Soon, Howard County teachers may no longer be able to hid in janitors' closets or faculty lounges to get their nicotine fix, and parents may not be able to light up in the stands during athletic games.
The school board is considering a proposal that would ban smoking and the sale of tobacco products anywhere on school grounds. School employees who are caught smoking would be required to meet with their supervisor to review the policy and could be referred to smoking-cessation classes.
Die-hard smokers are fuming.
"I don't want to be overly dramatic, but it becomes sort of like the witch hunt of the '90s," said Geri Willis, media specialist at Wilde Lake High School. "Since they can't solve the rest of the problems in society, they can get rid of smokers."
The proposal also has raised concerns in the teachers union, which is afraid that the school system will not provide enough support for smokers who want to quit. Union officials plan to testify at the board's public hearing June 10, offering suggestions on implementing programs.
"Smoking is certainly a habit, and people are addicted to tobacco," said James Swab, president of the Howard County Education Association. "I would hope the board would do everything possible to assist employees to kick the habit."
The proposal, which would take effect next school year, extends to groups that rent rooms in schools or people who visit the school. First-time violators would be issued a verbal warning. They will be asked to leave the premises if they continue, and they will be given a no-trespass letter on the third offense.
"Our whole objective is to provide an environment that is conducive to learning," said Reva Bryant, the schools' director of human resources, citing the hazards of second-hand smoke. "We think this is one way to ensure the safety of our employees and our children."
The proposal comes on the heels of the state Board of Education's decision last year to ban smoking in school buildings 24 hours a day and on school property during school hours. Each county was allowed to define "school hours," and Howard construed that as meaning any time, Ms. Bryant said.

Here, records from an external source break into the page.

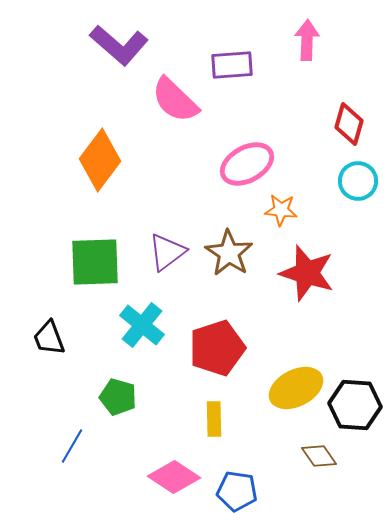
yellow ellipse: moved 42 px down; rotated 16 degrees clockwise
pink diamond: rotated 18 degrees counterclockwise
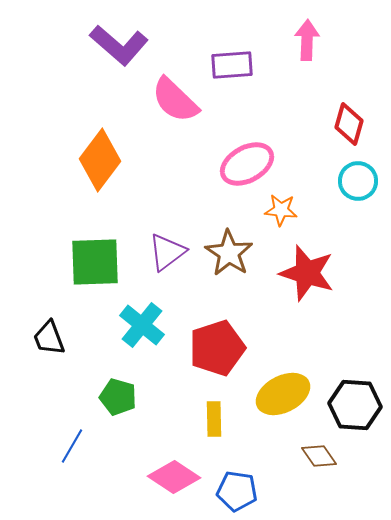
yellow ellipse: moved 13 px left, 6 px down
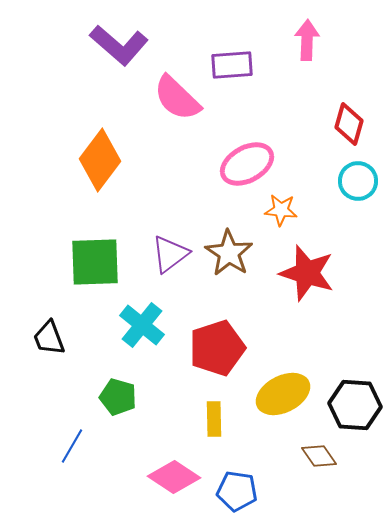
pink semicircle: moved 2 px right, 2 px up
purple triangle: moved 3 px right, 2 px down
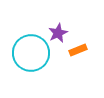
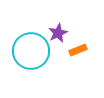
cyan circle: moved 2 px up
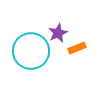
orange rectangle: moved 1 px left, 2 px up
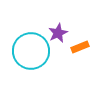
orange rectangle: moved 3 px right, 1 px up
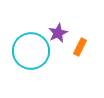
orange rectangle: rotated 42 degrees counterclockwise
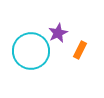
orange rectangle: moved 3 px down
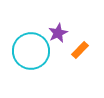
orange rectangle: rotated 18 degrees clockwise
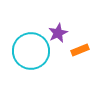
orange rectangle: rotated 24 degrees clockwise
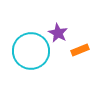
purple star: rotated 18 degrees counterclockwise
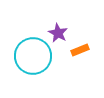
cyan circle: moved 2 px right, 5 px down
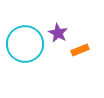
cyan circle: moved 8 px left, 12 px up
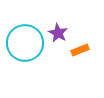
cyan circle: moved 1 px up
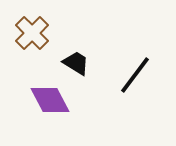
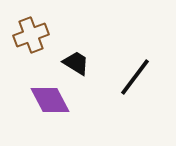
brown cross: moved 1 px left, 2 px down; rotated 24 degrees clockwise
black line: moved 2 px down
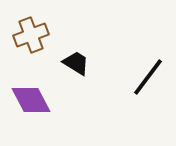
black line: moved 13 px right
purple diamond: moved 19 px left
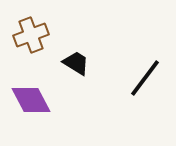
black line: moved 3 px left, 1 px down
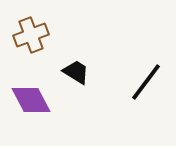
black trapezoid: moved 9 px down
black line: moved 1 px right, 4 px down
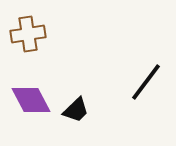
brown cross: moved 3 px left, 1 px up; rotated 12 degrees clockwise
black trapezoid: moved 38 px down; rotated 104 degrees clockwise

The school board will vote on the matter June 24.
"There have been many times when I'm in schools -- particularly high schools -- and I go into the bathroom, and the smoke just chokes you," said Susan Cook, board vice chairwoman. "It's just awful. There are so many of our students who do not smoke, and they may have the same reaction as I have."
A smoking ban would be tough on teachers, but smoking isn't good for them anyway, Ms. Cook said.
Ms. Willis predicts that imposing a ban would cause smoking teachers to put in less time on the job, because they'd have to leave school property to light up. "Smoking is considered the worst offense that anyone can do, including drinking and drugs," she said. "Smokers think nonsmokers have over-reacted."
"Nonsmokers don't have any bans on them," said a 20-year smoker and teacher at Worthington Elementary School who didn't want to be identified. "Why should we have them? It's like all of a sudden, we have a plague and we have to be put in separate places. It's like gays in the military -- like they've never been there before."
Schools aren't the only places to go smoke-free. The Mall in Columbia recently banned smoking -- to much uproar -- and County Councilman C. Vernon Gray proposed a bill last month that would require restaurants seating 50 or more people to provide a nonsmoking area for at least 75 percent of the restaurant. The current law has no percentage requirement and only applies to restaurants seating 75 people or more.
Although students haven't been allowed to smoke on school property for years, some are nonetheless upset at the proposed ban.
"Once you turn 18, if you want to smoke, it's your life, it's your lungs," said Howard Gross, an 18-year-old Mount Hebron High School student. "If you're old enough to be drafted, if you're old enough to vote, you're old enough to decide to smoke."
Some teachers say the smoking ban may help them kick the habit. "I've been beating back and forth in my mind anyway [to quit]," said Mac Green, a history teacher at Howard High School who sneaks in a few smokes during school hours.
"It may well encourage me to make it a permanent thing," he
said. "As far as the inveterate smoker is concerned, I don't think it will convince them to stop."
Now, teachers go to their cars and drive around the neighborhood to smoke during their free time, Mr. Green says.
Others say they understand what the school system is trying to achieve and will comply. "At first, I thought it was discrimination in a way," said Debbie Hartsell, teacher's secretary at Forest Ridge Elementary School in Laurel who smokes once or twice during school hours.
"But you have to think of the children, and that's why they're doing this," she said. "If a child is allergic to smoke, even though I'm not smoking in the office, the smoke may be on me and he could have a reaction to it."